Start of Records shown

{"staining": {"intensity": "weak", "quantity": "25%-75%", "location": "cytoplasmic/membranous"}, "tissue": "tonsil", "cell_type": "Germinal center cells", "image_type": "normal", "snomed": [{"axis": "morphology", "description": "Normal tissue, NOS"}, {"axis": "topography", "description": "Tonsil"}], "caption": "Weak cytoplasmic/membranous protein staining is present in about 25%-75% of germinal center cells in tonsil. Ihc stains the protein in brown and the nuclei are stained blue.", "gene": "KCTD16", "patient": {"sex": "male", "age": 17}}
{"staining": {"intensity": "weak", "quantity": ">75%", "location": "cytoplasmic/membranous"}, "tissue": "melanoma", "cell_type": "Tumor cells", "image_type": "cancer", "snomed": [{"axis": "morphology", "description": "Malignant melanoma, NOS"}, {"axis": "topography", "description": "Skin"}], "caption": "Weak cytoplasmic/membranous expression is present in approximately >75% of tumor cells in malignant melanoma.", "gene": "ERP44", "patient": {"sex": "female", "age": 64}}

End of Records shown
Start of Records shown

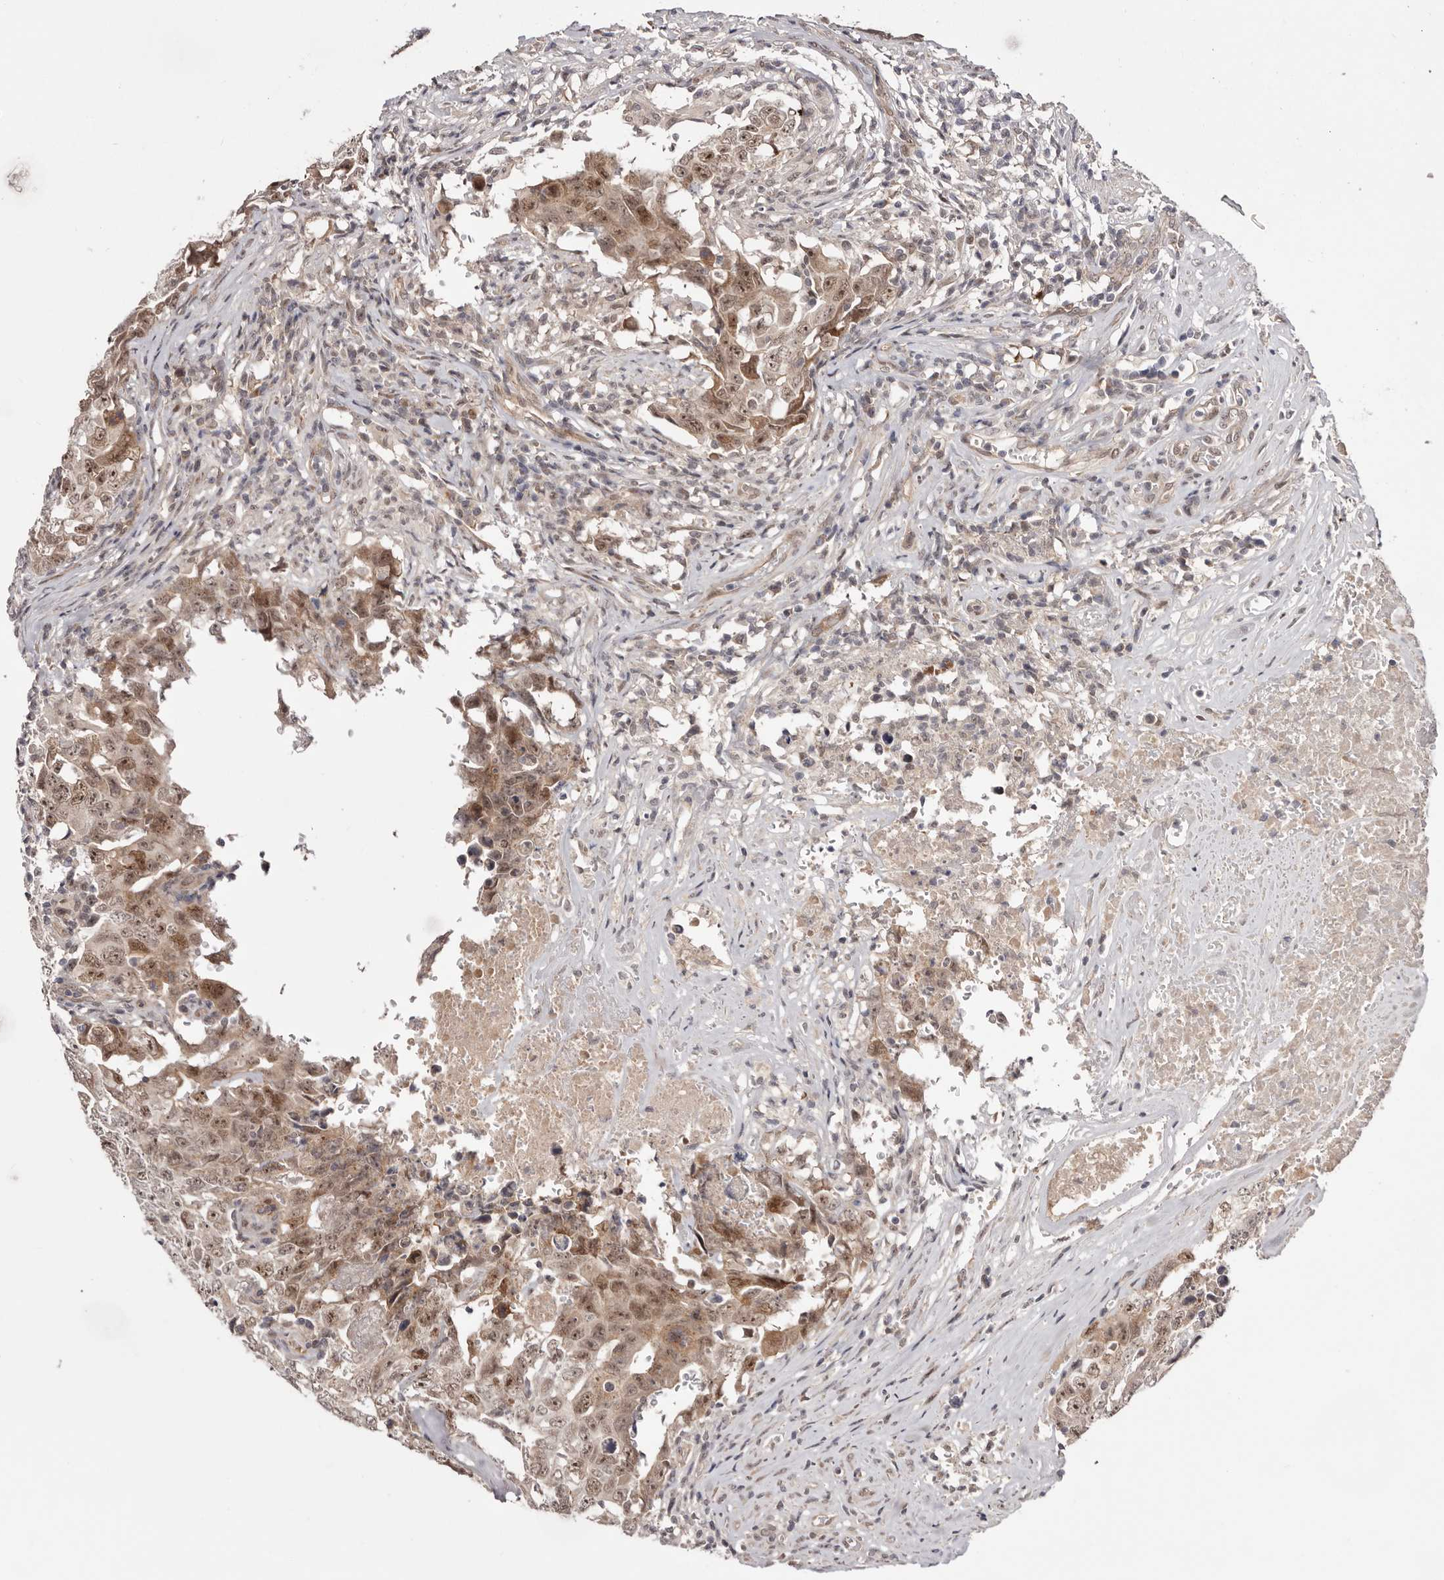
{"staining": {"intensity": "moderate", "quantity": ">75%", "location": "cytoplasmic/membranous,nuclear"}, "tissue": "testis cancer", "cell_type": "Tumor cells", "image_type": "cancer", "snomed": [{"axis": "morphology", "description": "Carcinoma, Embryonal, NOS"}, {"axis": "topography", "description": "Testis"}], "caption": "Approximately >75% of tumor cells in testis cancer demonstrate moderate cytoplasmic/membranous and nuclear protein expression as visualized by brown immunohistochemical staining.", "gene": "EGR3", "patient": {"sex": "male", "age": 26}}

End of Records shown

§ Aim of the task: Only the lines above from the one with "cytoplasmic/membranous protein staining" up to and including the one with "cytoplasmic/membranous expression is" should be repeated, exactly as written.

§ Reply:
{"staining": {"intensity": "weak", "quantity": "25%-75%", "location": "cytoplasmic/membranous"}, "tissue": "tonsil", "cell_type": "Germinal center cells", "image_type": "normal", "snomed": [{"axis": "morphology", "description": "Normal tissue, NOS"}, {"axis": "topography", "description": "Tonsil"}], "caption": "Weak cytoplasmic/membranous protein staining is present in about 25%-75% of germinal center cells in tonsil. Ihc stains the protein in brown and the nuclei are stained blue.", "gene": "KCTD16", "patient": {"sex": "male", "age": 17}}
{"staining": {"intensity": "weak", "quantity": ">75%", "location": "cytoplasmic/membranous"}, "tissue": "melanoma", "cell_type": "Tumor cells", "image_type": "cancer", "snomed": [{"axis": "morphology", "description": "Malignant melanoma, NOS"}, {"axis": "topography", "description": "Skin"}], "caption": "Weak cytoplasmic/membranous expression is present in approximately >75% of tumor cells in malignant melanoma.", "gene": "ERP44", "patient": {"sex": "female", "age": 64}}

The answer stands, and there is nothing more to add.